ProQuest Co. has announced its company results for the first quarter of its 2002 fiscal year (ending March 31) as well as its projections for the rest of the year. The company has also filed a registration with the SEC to offer additional shares of its common stock. At a time when we're still seeing disappointing earnings reports from many companies, ProQuest reported reasonably solid revenue growth of 7 percent and an increase of 27 percent in earnings before taxes (EBIT).
According to the announcement, first-quarter revenues were $102.8 million, compared to $95.9 million for the first quarter of 2001. EBIT was $20.5 million, compared to $16.2 million for the same period last year. Net earnings from continuing operations rose 36 percent for the first quarter to $8.3 million, compared to $6.1 million for the same quarter in 2001. In a conference call with reporters and analysts, chairman and CEO James Roemer said, "I believe our performance was strong, especially within the context of the economy."
The company's ProQuest Information & Learning division, which primarily serves the library and education markets, saw revenues increase 8 percent over the previous year. But revenues from its electronic products increased 16 percent, clearly showing the current buying trend for information products. (The Business Solutions segment, formerly known as Bell & Howell Publishing Services, primarily serves the automotive market.) ProQuest projects companywide revenue growth of approximately 7 to 8 percent for the second quarter of this year, with full-year revenue growth of approximately 9 to 13 percent.

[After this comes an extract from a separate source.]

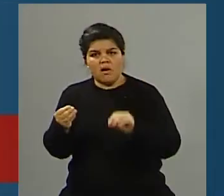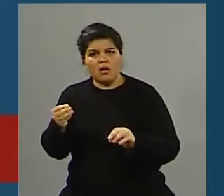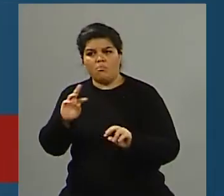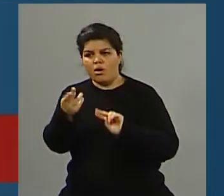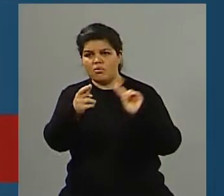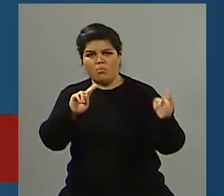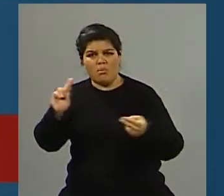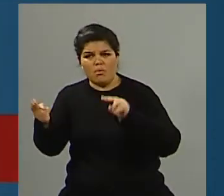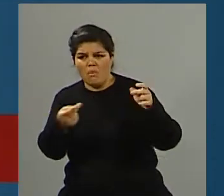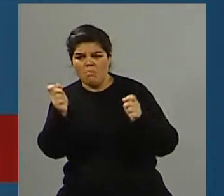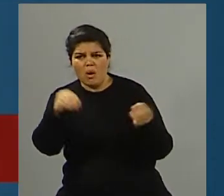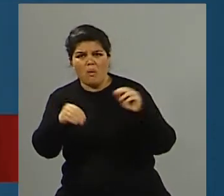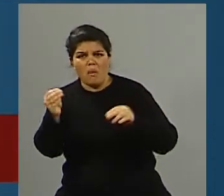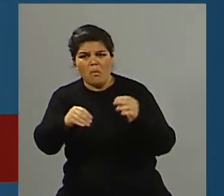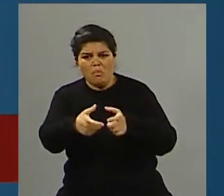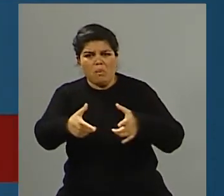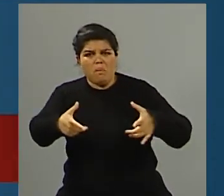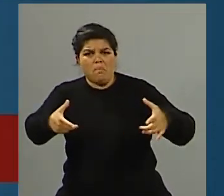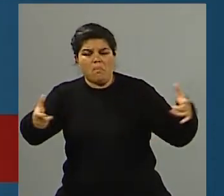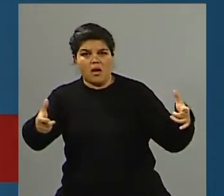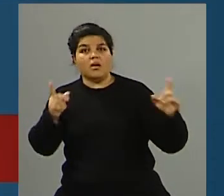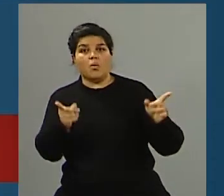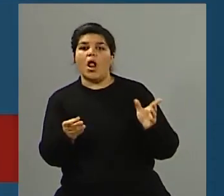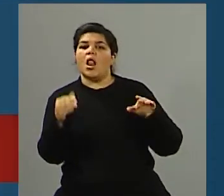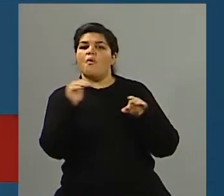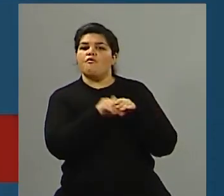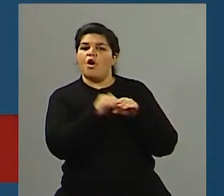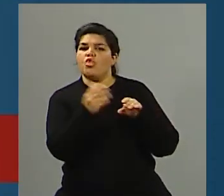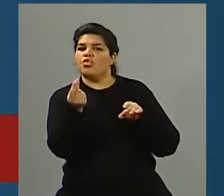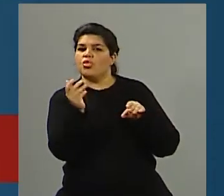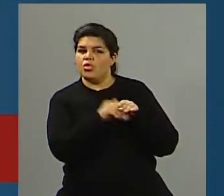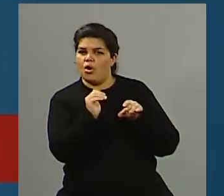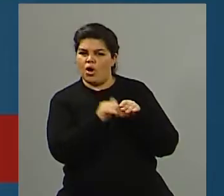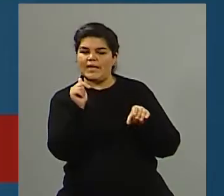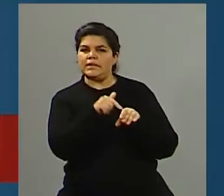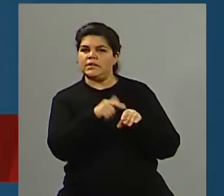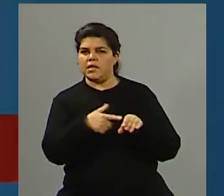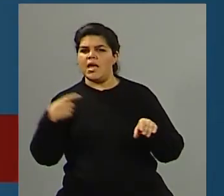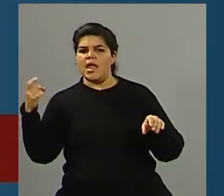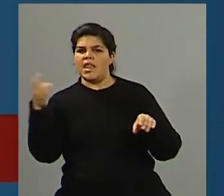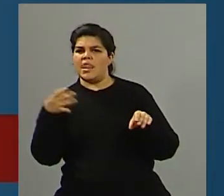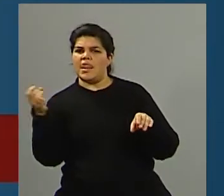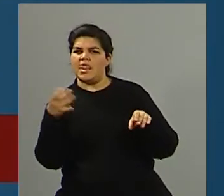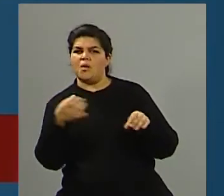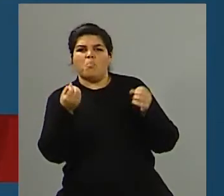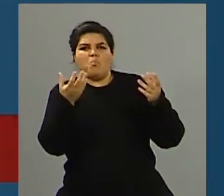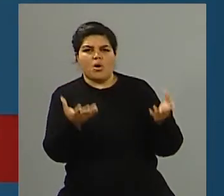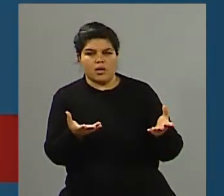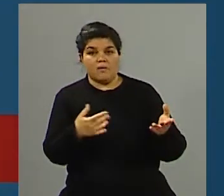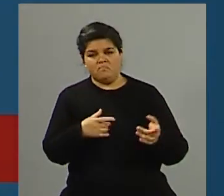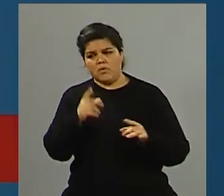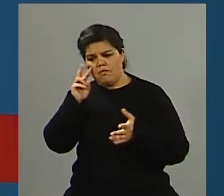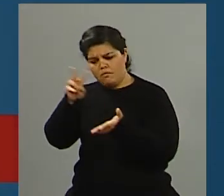Compensación, más allá de que recibió muchos reclamos, más de 7.000 hasta ahora, o al menos en la información que incluso estoy viendo, de un informe que ha hecho CNN también,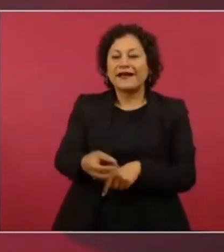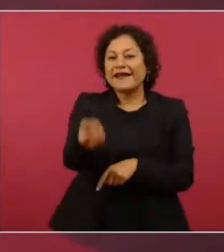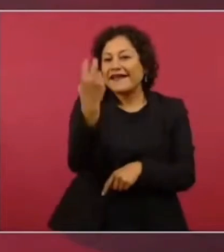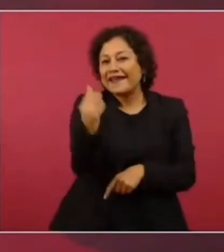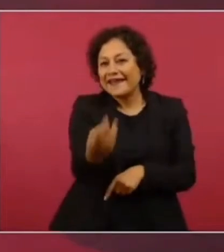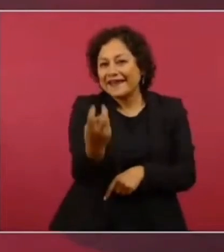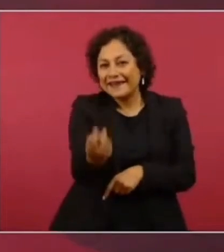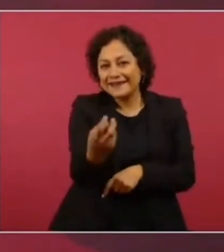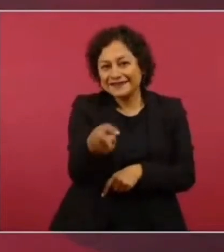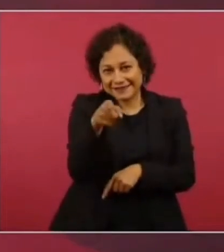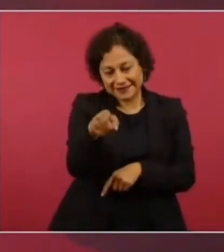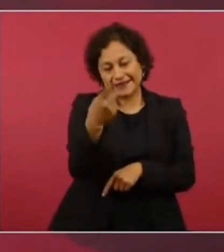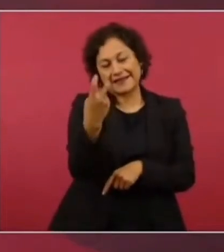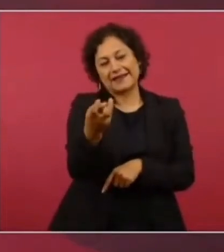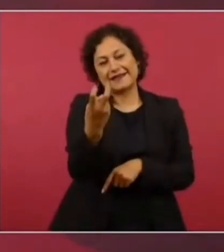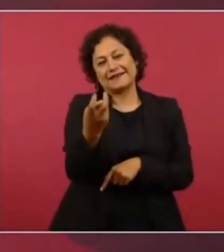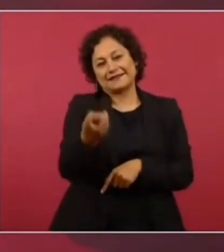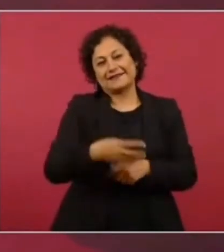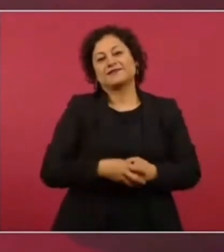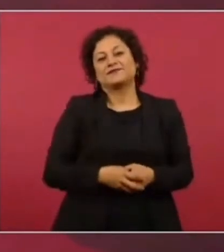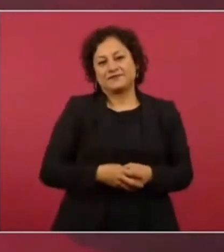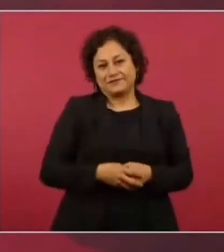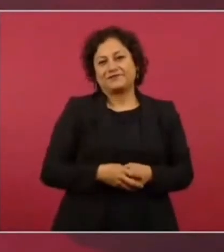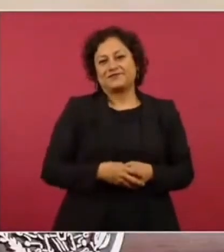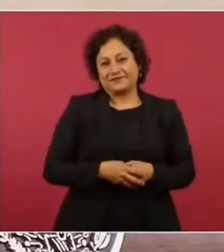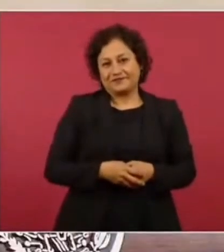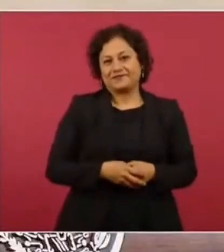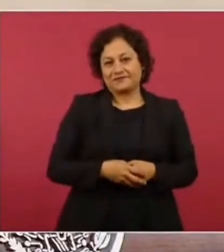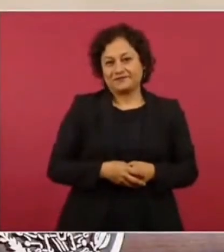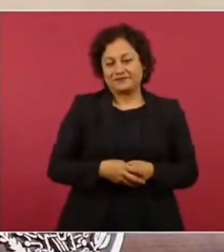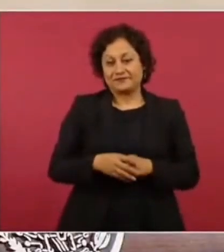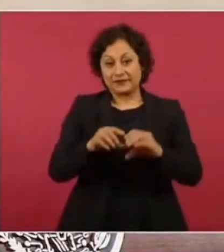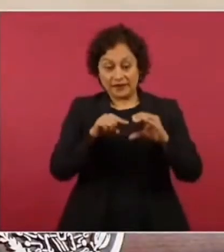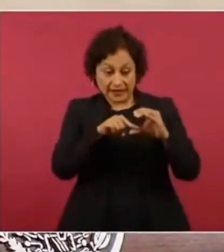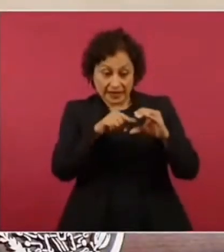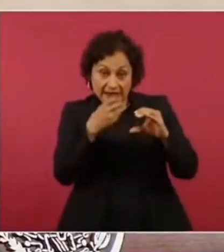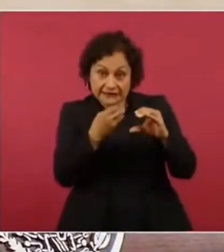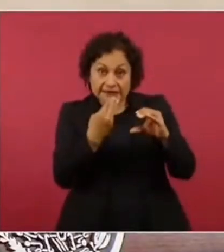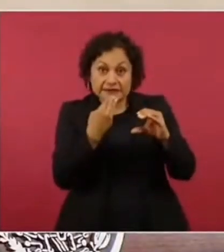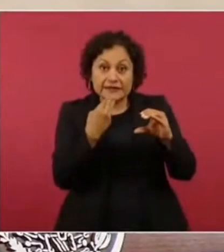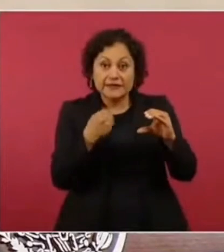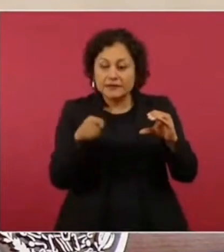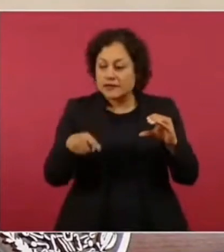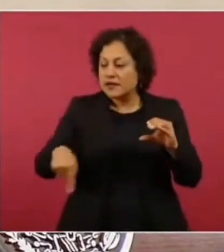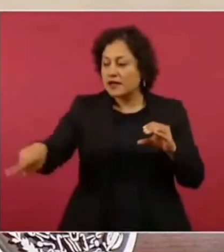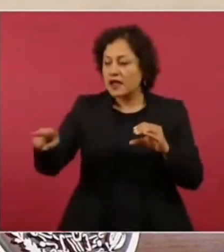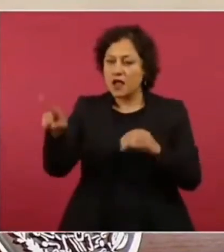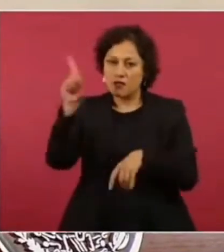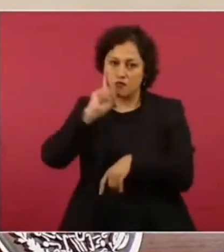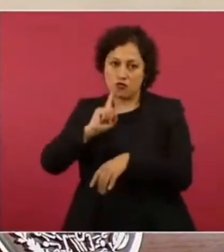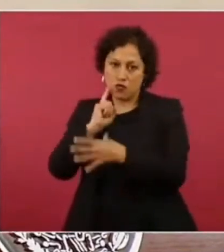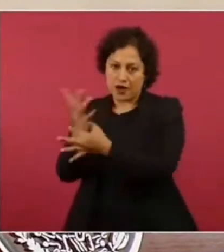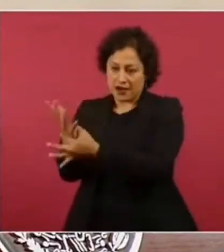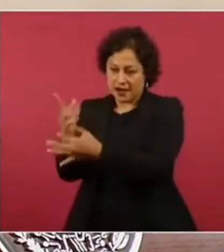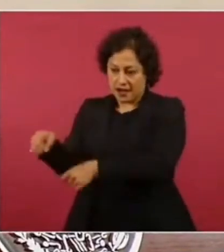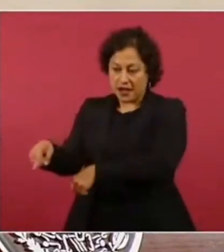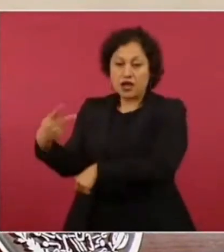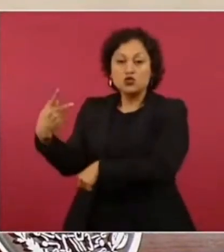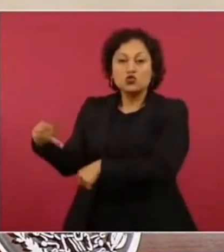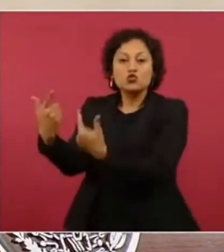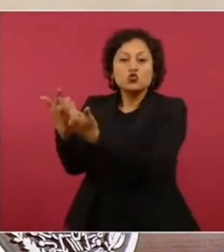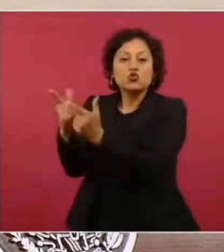eso, sí. Ya hecha, hecha por mujeres que tienen su cooperativa.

When asked about the state of library budgets, Joe Reynolds, president and CEO of ProQuest Information & Learning, said that overall the company expects that "budgets are likely to be flat this year," except for an anticipated increase in spending for electronic products. He said the company was seeing some positive signs but that it was too early to tell due to libraries' budget cycles.
Historical Newspapers, a ProQuest Information & Learning initiative to digitize the full run of several of the nation's leading newspapers, is reportedly "on plan." The New York Times is finished and is "ready to load," and The Wall Street Journal is being completed now. The company targets the first quarter of 2003 for completion of the projects for The Christian Science Monitor and The Washington Post. Once completed, libraries and educational institutions will have electronic access to the newspapers dating back to 1851.
Reynolds indicated that the company had had good response to its XanEdu products and that revenues there were on target. XanEdu was launched to leverage the ProQuest content through the development of supplemental curriculum materials for the higher education market. Over 1,000 educational institutions are now using the service.
The proposed public offering the company announced is for 5.1 million shares of common stock, consisting of 3 million expected to be offered by ProQuest and 2.1 million expected to be offered by shareholders. ProQuest intends to use the net proceeds from the offering to repay debt under its credit facility. According to the announcement, the company "will not receive any proceeds from the sale of shares by the selling shareholders."